Task: From the data below, retype exactly the lines starting with the one that contains "#fff; stroke-width: 27" and ending with the one that contains "middle; dominant-baseline: central;", both included.

Dataset records:
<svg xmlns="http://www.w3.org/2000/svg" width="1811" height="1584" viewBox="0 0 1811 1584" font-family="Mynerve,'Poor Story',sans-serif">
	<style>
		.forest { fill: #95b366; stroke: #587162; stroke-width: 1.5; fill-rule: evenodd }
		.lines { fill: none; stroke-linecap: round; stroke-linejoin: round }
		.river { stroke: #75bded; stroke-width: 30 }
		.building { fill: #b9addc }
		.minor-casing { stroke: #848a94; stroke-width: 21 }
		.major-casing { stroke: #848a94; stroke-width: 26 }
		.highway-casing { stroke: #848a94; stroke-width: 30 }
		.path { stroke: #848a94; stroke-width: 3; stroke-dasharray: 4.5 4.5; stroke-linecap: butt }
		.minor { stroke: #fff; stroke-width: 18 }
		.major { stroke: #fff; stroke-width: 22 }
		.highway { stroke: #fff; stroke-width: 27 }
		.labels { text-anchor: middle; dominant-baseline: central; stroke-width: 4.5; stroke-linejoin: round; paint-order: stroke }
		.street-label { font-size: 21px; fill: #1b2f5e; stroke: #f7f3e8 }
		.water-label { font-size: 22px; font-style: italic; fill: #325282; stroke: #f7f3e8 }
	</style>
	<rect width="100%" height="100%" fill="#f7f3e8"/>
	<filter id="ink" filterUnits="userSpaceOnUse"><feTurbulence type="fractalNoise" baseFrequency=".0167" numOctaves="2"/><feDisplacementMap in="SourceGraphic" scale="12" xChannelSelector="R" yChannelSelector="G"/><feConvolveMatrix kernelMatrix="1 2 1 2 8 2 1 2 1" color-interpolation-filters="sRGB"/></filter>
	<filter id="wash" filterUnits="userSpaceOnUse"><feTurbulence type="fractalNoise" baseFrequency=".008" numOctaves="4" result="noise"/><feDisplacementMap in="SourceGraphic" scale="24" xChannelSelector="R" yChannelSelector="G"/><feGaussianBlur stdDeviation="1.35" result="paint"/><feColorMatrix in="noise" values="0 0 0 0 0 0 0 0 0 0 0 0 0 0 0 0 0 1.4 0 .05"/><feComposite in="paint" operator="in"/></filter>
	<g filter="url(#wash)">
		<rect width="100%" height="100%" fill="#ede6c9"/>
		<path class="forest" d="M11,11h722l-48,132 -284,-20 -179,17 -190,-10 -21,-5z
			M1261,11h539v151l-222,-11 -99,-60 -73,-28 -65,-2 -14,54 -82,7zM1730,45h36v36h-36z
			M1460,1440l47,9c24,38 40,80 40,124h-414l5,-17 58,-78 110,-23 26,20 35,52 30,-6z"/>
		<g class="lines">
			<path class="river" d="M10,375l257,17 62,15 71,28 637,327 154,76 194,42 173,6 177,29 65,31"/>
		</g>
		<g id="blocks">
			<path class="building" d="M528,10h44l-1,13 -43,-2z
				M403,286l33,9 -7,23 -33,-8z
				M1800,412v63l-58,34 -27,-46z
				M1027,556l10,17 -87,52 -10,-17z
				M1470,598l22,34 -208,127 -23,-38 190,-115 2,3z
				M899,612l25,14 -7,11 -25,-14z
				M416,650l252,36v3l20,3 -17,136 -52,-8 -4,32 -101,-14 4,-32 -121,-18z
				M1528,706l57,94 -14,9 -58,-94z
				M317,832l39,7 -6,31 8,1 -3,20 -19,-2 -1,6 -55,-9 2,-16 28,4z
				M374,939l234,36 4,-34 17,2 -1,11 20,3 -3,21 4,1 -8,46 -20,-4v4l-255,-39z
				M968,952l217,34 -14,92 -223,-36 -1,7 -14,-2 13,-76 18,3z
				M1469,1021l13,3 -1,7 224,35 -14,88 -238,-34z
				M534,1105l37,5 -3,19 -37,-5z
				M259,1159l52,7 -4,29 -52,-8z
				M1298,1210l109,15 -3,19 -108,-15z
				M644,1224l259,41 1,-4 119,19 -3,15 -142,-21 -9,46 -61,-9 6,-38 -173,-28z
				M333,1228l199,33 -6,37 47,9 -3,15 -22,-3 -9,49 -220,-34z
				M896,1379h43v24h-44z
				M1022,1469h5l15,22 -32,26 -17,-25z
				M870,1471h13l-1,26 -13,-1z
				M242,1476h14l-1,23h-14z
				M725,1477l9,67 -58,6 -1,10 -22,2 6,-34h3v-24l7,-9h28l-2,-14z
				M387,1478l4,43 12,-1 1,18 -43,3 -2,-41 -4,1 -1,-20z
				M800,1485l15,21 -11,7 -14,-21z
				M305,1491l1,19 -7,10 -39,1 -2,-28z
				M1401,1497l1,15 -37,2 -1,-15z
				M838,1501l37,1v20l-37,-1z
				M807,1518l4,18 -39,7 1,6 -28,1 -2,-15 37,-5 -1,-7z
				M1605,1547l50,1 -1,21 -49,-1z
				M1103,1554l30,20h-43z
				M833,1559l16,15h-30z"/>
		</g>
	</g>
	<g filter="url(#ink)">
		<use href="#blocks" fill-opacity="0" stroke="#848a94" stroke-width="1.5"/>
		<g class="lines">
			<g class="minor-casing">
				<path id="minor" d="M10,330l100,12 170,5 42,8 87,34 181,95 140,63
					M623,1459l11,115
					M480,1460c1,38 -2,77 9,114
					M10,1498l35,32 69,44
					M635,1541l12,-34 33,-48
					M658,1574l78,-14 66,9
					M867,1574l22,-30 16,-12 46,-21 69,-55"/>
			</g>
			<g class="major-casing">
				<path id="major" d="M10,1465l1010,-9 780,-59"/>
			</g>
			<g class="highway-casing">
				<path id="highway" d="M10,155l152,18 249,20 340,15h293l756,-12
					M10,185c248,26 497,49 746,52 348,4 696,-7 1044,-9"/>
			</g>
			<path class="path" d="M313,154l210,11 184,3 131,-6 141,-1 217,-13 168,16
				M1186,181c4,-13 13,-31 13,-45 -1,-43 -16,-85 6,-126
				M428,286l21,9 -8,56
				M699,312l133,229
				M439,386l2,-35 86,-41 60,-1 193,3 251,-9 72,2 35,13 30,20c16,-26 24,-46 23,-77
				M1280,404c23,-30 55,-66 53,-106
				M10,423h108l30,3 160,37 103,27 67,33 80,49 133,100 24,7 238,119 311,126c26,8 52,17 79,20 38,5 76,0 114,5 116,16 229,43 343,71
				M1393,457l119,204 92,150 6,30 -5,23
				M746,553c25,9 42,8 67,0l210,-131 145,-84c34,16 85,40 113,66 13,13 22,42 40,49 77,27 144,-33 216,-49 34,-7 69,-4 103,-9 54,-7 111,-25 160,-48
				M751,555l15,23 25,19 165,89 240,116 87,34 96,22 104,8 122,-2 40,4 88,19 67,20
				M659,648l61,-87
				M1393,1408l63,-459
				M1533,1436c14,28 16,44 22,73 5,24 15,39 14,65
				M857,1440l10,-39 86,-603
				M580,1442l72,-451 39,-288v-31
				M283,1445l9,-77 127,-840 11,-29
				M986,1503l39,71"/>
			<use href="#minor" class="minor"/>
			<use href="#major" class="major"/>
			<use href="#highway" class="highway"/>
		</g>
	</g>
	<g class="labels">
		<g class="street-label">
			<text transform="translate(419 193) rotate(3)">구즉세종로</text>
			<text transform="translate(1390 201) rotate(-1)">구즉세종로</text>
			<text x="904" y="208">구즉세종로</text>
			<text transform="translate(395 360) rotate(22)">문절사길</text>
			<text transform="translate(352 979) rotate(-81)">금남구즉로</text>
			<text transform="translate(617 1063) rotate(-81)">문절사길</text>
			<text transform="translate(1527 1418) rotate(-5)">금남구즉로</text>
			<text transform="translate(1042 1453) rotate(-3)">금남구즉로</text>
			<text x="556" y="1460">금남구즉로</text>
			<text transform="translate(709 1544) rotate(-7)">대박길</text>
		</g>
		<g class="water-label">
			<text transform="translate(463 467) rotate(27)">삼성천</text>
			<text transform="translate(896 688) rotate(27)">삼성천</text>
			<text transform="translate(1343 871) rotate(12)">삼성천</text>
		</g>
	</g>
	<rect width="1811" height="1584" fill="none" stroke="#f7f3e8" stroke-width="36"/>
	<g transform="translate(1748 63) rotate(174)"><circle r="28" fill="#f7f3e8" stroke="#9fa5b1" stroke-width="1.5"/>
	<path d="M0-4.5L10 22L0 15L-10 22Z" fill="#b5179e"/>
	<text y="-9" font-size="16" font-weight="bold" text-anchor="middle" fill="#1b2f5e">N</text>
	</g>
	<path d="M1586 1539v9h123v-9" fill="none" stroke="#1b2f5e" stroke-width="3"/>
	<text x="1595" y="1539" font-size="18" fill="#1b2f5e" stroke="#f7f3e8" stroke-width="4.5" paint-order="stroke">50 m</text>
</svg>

Reply to the task:
		.highway { stroke: #fff; stroke-width: 27 }
		.labels { text-anchor: middle; dominant-baseline: central; stroke-width: 4.5; stroke-linejoin: round; paint-order: stroke }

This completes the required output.